» Data for review:
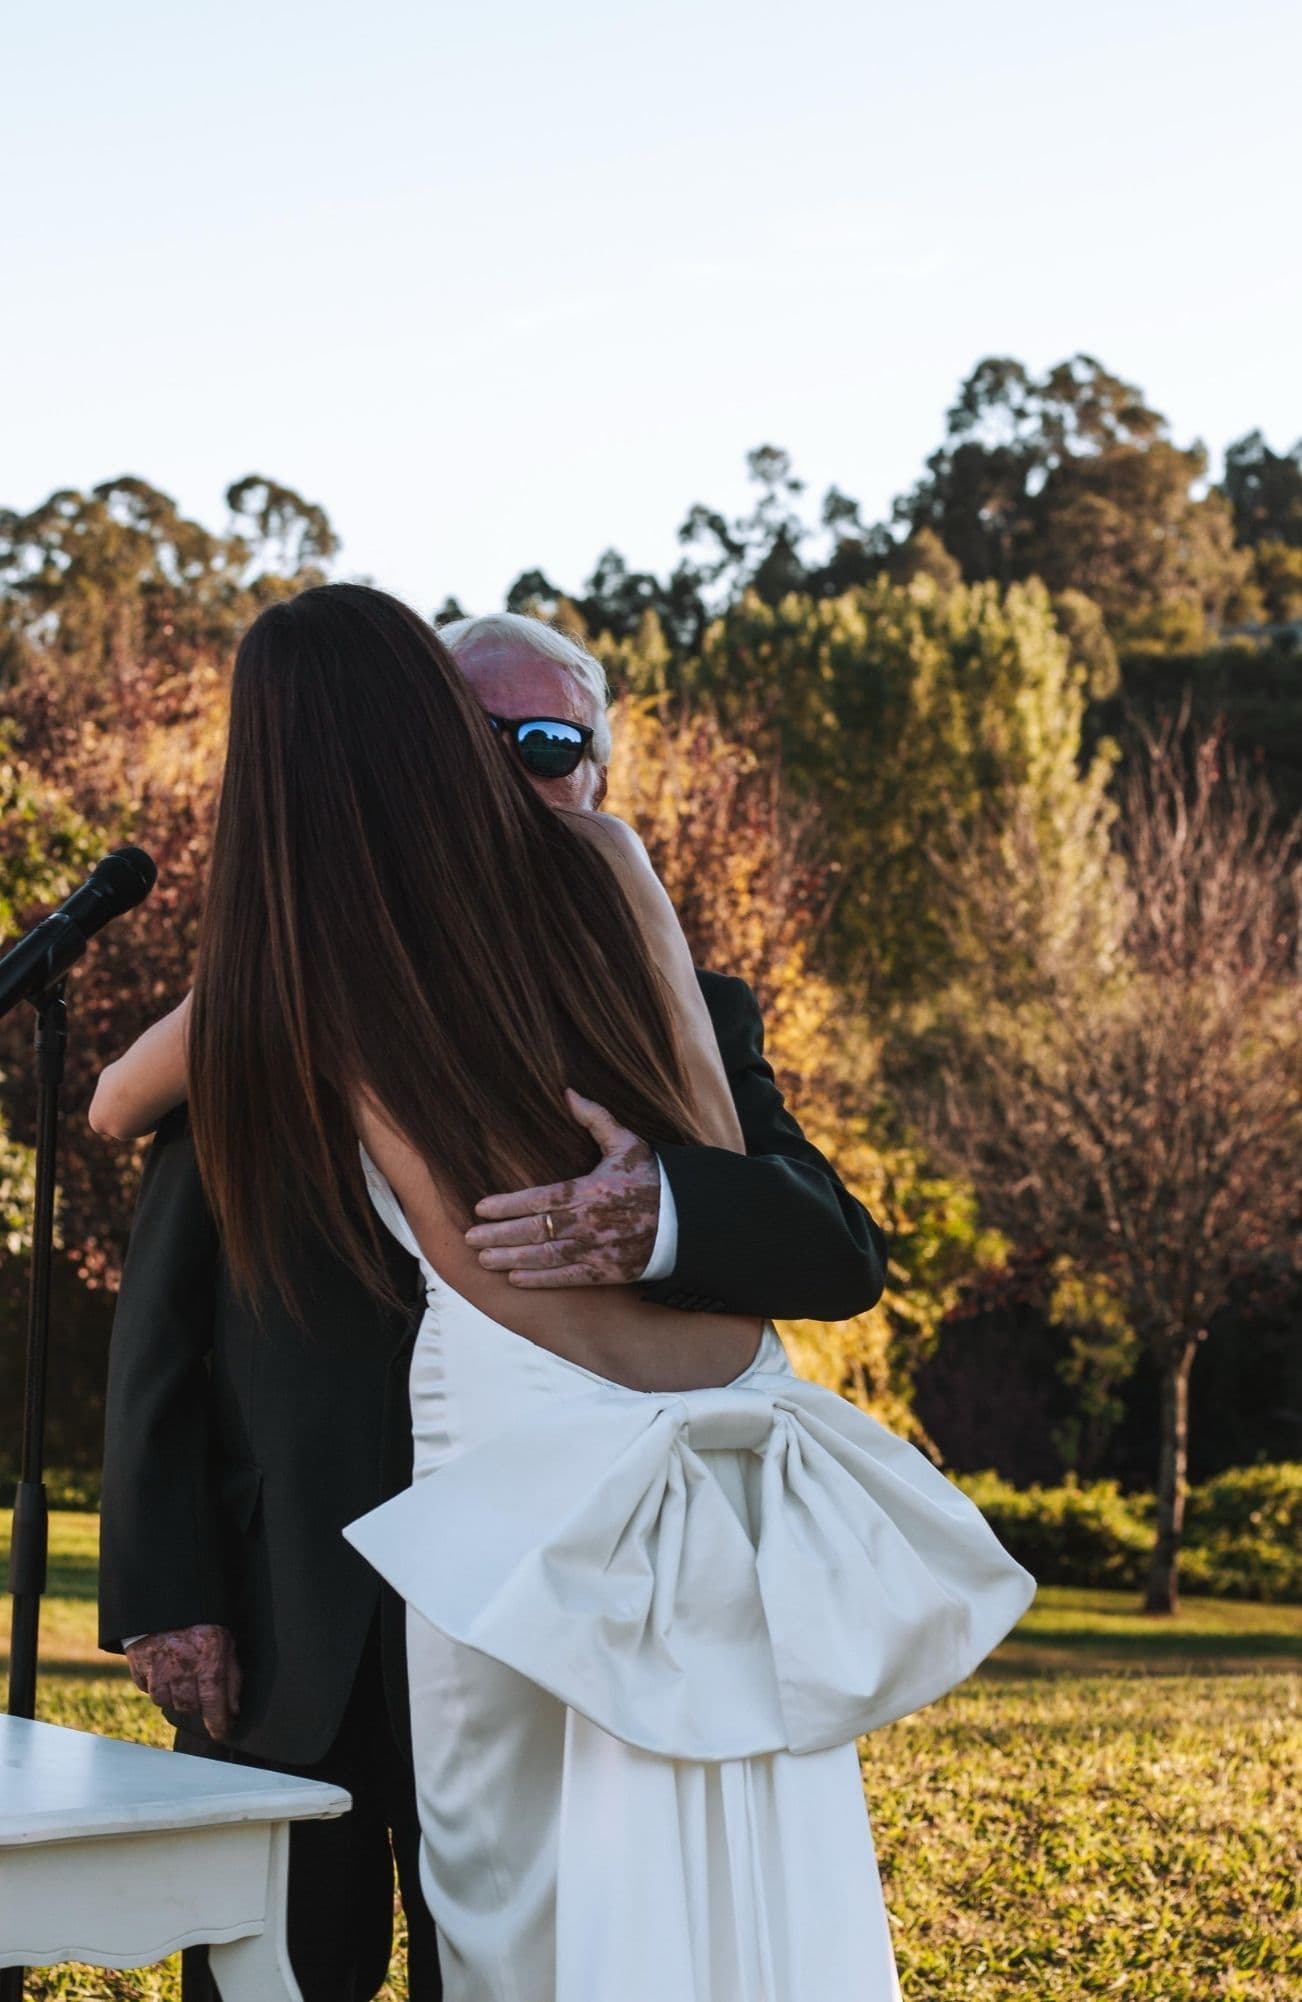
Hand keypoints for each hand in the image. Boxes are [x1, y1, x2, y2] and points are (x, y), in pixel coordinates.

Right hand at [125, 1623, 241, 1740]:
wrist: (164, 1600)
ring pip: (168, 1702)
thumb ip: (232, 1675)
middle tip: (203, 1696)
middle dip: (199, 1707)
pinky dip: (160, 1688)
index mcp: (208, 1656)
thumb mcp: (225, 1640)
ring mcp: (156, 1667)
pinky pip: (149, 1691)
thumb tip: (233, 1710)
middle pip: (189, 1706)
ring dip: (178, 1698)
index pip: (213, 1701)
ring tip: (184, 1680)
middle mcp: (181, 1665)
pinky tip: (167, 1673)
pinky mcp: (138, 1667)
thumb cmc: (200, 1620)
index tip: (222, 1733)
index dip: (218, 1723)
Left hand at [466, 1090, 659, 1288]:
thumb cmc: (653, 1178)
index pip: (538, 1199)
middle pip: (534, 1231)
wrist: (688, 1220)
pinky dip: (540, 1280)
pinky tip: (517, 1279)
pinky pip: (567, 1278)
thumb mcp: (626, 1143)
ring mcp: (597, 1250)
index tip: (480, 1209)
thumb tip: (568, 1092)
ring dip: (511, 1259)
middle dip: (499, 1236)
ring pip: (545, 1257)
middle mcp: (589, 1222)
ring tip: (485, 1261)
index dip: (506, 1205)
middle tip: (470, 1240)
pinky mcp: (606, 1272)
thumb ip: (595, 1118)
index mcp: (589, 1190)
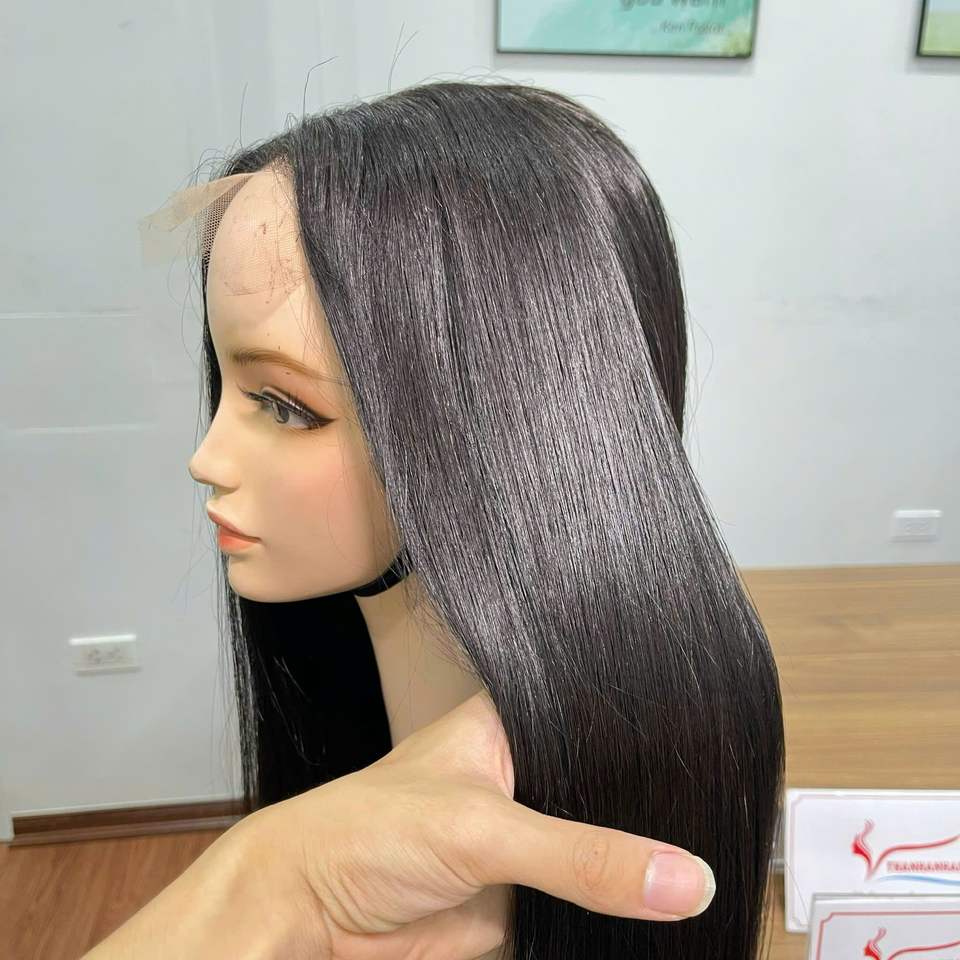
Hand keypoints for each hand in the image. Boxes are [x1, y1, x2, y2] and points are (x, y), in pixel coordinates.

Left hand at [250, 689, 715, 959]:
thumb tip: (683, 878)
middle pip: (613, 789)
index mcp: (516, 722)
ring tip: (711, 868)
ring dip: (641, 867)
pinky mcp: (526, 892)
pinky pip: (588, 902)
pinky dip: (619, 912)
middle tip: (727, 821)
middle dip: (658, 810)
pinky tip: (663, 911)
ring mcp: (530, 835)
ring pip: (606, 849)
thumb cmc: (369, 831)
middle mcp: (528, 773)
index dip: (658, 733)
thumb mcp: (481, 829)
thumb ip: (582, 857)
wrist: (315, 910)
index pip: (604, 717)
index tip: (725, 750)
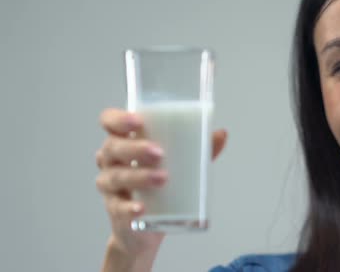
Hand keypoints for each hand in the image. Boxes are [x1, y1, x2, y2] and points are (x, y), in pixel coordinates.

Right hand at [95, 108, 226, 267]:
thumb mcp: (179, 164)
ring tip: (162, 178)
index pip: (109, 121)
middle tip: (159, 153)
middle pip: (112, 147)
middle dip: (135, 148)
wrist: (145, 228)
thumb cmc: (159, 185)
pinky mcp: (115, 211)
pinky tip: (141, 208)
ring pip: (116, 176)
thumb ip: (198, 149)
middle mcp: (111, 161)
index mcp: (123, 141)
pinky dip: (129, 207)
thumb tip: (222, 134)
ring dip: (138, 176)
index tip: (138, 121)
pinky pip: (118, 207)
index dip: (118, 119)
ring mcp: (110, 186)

» Aim of the exercise: Please write out, word for word, each line from the one with "middle tip: (470, 1240)" to the last line of the data, keeping both ends and omitting pictures.

» Your response:
middle tip: (470, 1240)
pinky mcp: (606, 1272)
thumb ip: (595, 1118)
index mcp: (589, 1190)
Hand keypoints for each hand in the image. Boxes are [x1, y1, x2, y2] and points are (x, y), in pixel coordinates.

Left hand at [250, 689, 715, 959]:
thumb tip: (683, 878)
middle pip: (613, 789)
index mcp: (516, 722)
ring tip: (711, 868)
ring dip: (641, 867)
pinky mcp: (526, 892)
pinky pip: (588, 902)
pinky dip: (619, 912)
middle tip: (727, 821)
middle dip: (658, 810)
pinky tip: (663, 911)
ring mcp: (530, 835)
ring pip: (606, 849)
thumb cmc: (369, 831)
middle mcp: (528, 773)
index dip: (658, 733)
thumb mcp: (481, 829)
thumb ip: (582, 857)
wrist: (315, 910)
index pip: (604, 717)
index tip: (725, 750)
Hand keypoints for each hand in the image. Boxes are [x1, y1, x2, y2] and points are (x, y), in pixel coordinates.

Right hand at [95, 108, 226, 267]:
thumb mcp: (179, 164)
ring tip: (162, 178)
index pip: (109, 121)
middle tip: (159, 153)
middle pip: (112, 147)
middle dip: (135, 148)
wrist: (145, 228)
thumb cmc: (159, 185)
pinky mcp: (115, 211)
pinky tip: (141, 208)
ring pip: (116, 176)
thumb ip: (198, 149)
middle mcp: (111, 161)
index mcp: (123, 141)
pinky dip: (129, 207)
thumb tip: (222, 134)
ring dip: (138, 176)
index tip: (138, 121)
pinky pip: (118, 207)
index dip: (118, 119)
ring mcp: (110, 186)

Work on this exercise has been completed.